> [REQUIREMENT] Please write out every line of the material, leaving out any picture.

========================================================================

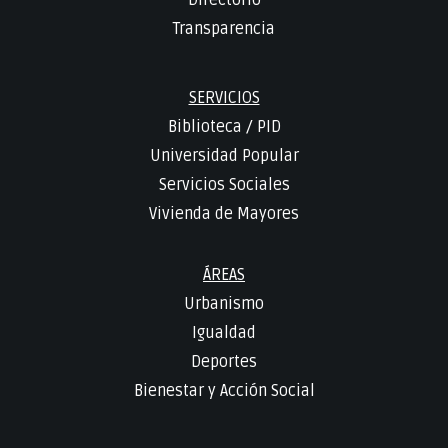
Transparencia
SERVICIOS
Biblioteca
/
PID
Universidad Popular
Servicios Sociales
Vivienda de Mayores
ÁREAS
Urbanismo
Igualdad
Deportes
Bienestar y Acción Social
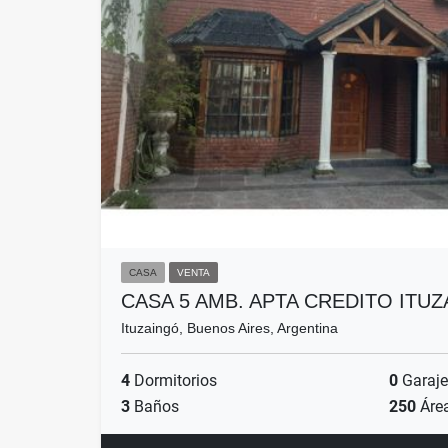
CASA
VENTA
CASA 5 AMB. APTA CREDITO ITU
Ituzaingó, Buenos Aires, Argentina
4
Dormitorios
0
Garaje
3
Baños
250
Áre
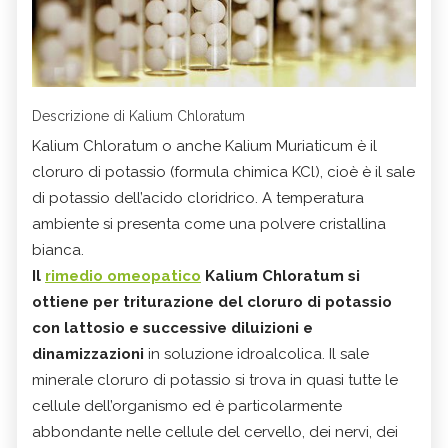
Descrizione di Kalium Chloratum
Kalium Chloratum o anche Kalium Muriaticum è il
cloruro di potassio (formula chimica KCl), cioè è il sale
di potassio dell’acido cloridrico. A temperatura
ambiente si presenta come una polvere cristallina
bianca.
Il
rimedio omeopatico
Kalium Chloratum si
ottiene per triturazione del cloruro di potassio
con lattosio e successive diluizioni e
dinamizzazioni
in soluzione idroalcolica. Il sale
minerale cloruro di potassio si trova in quasi tutte le
cellule dell’organismo ed è particolarmente
abbondante nelle cellule del cervello, dei nervi, dei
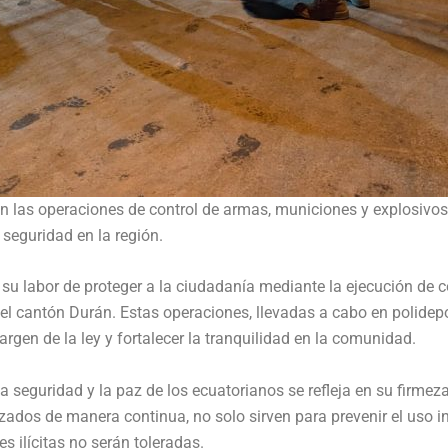
n las operaciones de control de armas, municiones y explosivos
a seguridad en la región.
 labor de proteger a la ciudadanía mediante la ejecución de c
 cantón Durán. Estas operaciones, llevadas a cabo en polidepor
gen de la ley y fortalecer la tranquilidad en la comunidad.
seguridad y la paz de los ecuatorianos se refleja en su firmez
alizados de manera continua, no solo sirven para prevenir el us
s ilícitas no serán toleradas.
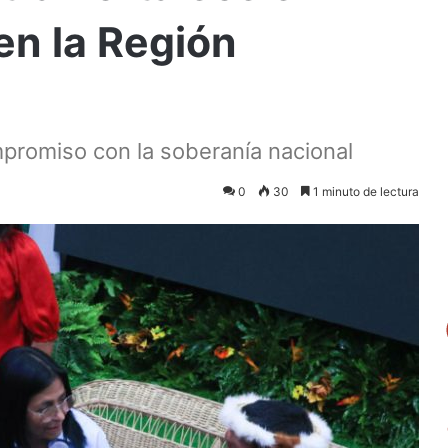
en la Región
promiso con la soberanía nacional
0
30
1 minuto de lectura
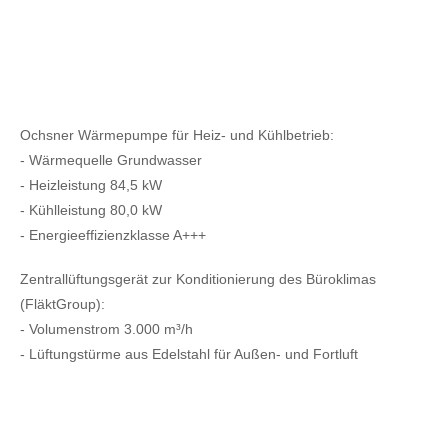
Ochsner Wärmepumpe für Heiz- und Kühlbetrieb:
- Wärmequelle Grundwasser
- Heizleistung 84,5 kW
- Kühlleistung 80,0 kW
- Energieeffizienzklasse A+++
Zentrallüftungsgerät zur Konditionierung des Büroklimas
(FläktGroup):
- Volumenstrom 3.000 m³/h
- Lüftungstürme aus Edelstahl für Außen- und Fortluft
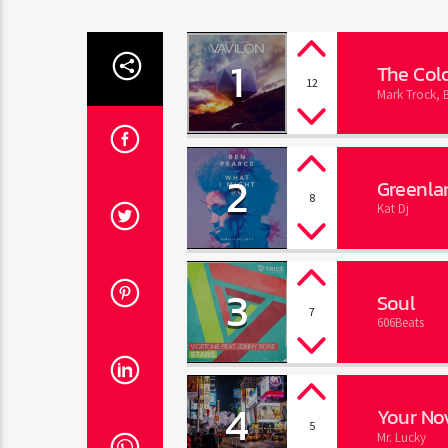
1
The Colo
12
Mark Trock, 
2
Greenla
8
Kat Dj
3
Soul
7
606Beats
4
Your No
5
Mr. Lucky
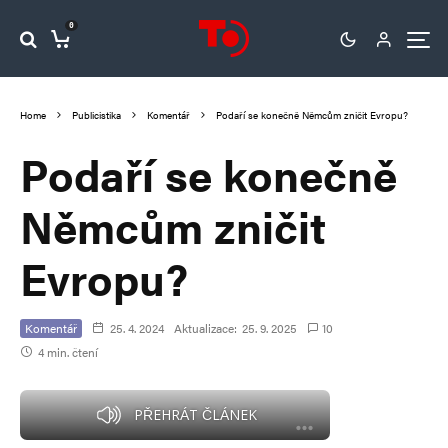
0
Home
Publicistika
Komentář
Podaří se konečně Němcům zničit Evropu?
Podaří se konečně
Němcům zničit
Evropu?
Komentář
25. 4. 2024
Aktualizace:
25. 9. 2025
10
4 min. čtení
PŘEHRÁT ČLÁNEK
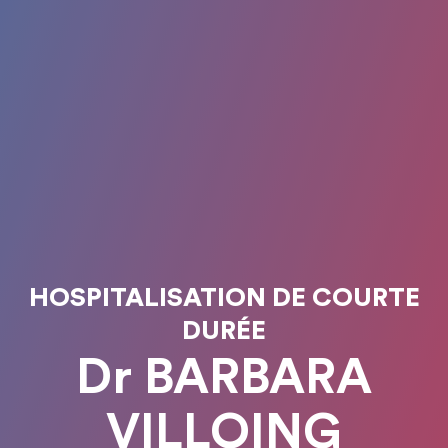
HOSPITALISATION DE COURTE
DURÉE
Dr BARBARA
VILLOING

========================================================================

> [EXERCISE RESULT]
Transparencia
SERVICIOS
Biblioteca
/
PID
Universidad Popular
Servicios Sociales
Vivienda de Mayores
ÁREAS
Urbanismo
Igualdad
Deportes
Bienestar y Acción Social
CASA
VENTA
CASA 5 AMB. APTA CREDITO ITU
Ituzaingó, Buenos Aires, Argentina
4
Dormitorios
0
Garaje
3
Baños
250
Áre
Descrizione di Kalium Chloratum
Kalium Chloratum o anche Kalium Muriaticum è il
cloruro di potassio (formula chimica KCl), cioè è il sale
di potassio dell’acido cloridrico. A temperatura
ambiente si presenta come una polvere cristallina
bianca.
Il
rimedio omeopatico
Kalium Chloratum si
ottiene per triturazione del cloruro di potassio
con lattosio e successive diluizioni e
dinamizzazioni
in soluzione idroalcolica. Il sale
minerale cloruro di potassio si trova in quasi tutte le
cellule dell’organismo ed è particolarmente
abbondante nelle cellule del cervello, dei nervi, dei
n las operaciones de control de armas, municiones y explosivos
a seguridad en la región.
 labor de proteger a la ciudadanía mediante la ejecución de c
 cantón Durán. Estas operaciones, llevadas a cabo en polidepor
gen de la ley y fortalecer la tranquilidad en la comunidad.
seguridad y la paz de los ecuatorianos se refleja en su firmez
alizados de manera continua, no solo sirven para prevenir el us
s ilícitas no serán toleradas.
en la Región
promiso con la soberanía nacional
0
30
1 minuto de lectura
Ochsner Wärmepumpe für Heiz- und Kühlbetrieb:
- Wärmequelle Grundwasser
- Heizleistung 84,5 kW
- Kühlleistung 80,0 kW
- Energieeffizienzklasse A+++
Zentrallüftungsgerät zur Konditionierung des Büroklimas
(FläktGroup):
- Volumenstrom 3.000 m³/h
- Lüftungstürme aus Edelstahl für Außen- und Fortluft
1
The Colo
12
Mark Trock, 
2
Greenla
8
Kat Dj
3
Soul
7
606Beats
4
Your No
5
Mr. Lucky
0
Home
Publicistika
Komentář
Podaří se konečně Němcům zničit Evropu?
Podaří se konečně
Němcům zničit
Evropu?
Komentář
25. 4. 2024
Aktualizace:
25. 9. 2025
10
4 min. čtení
PŘEHRÁT ČLÁNEK
HOSPITALISATION DE COURTE
DURÉE
Dr BARBARA
VILLOING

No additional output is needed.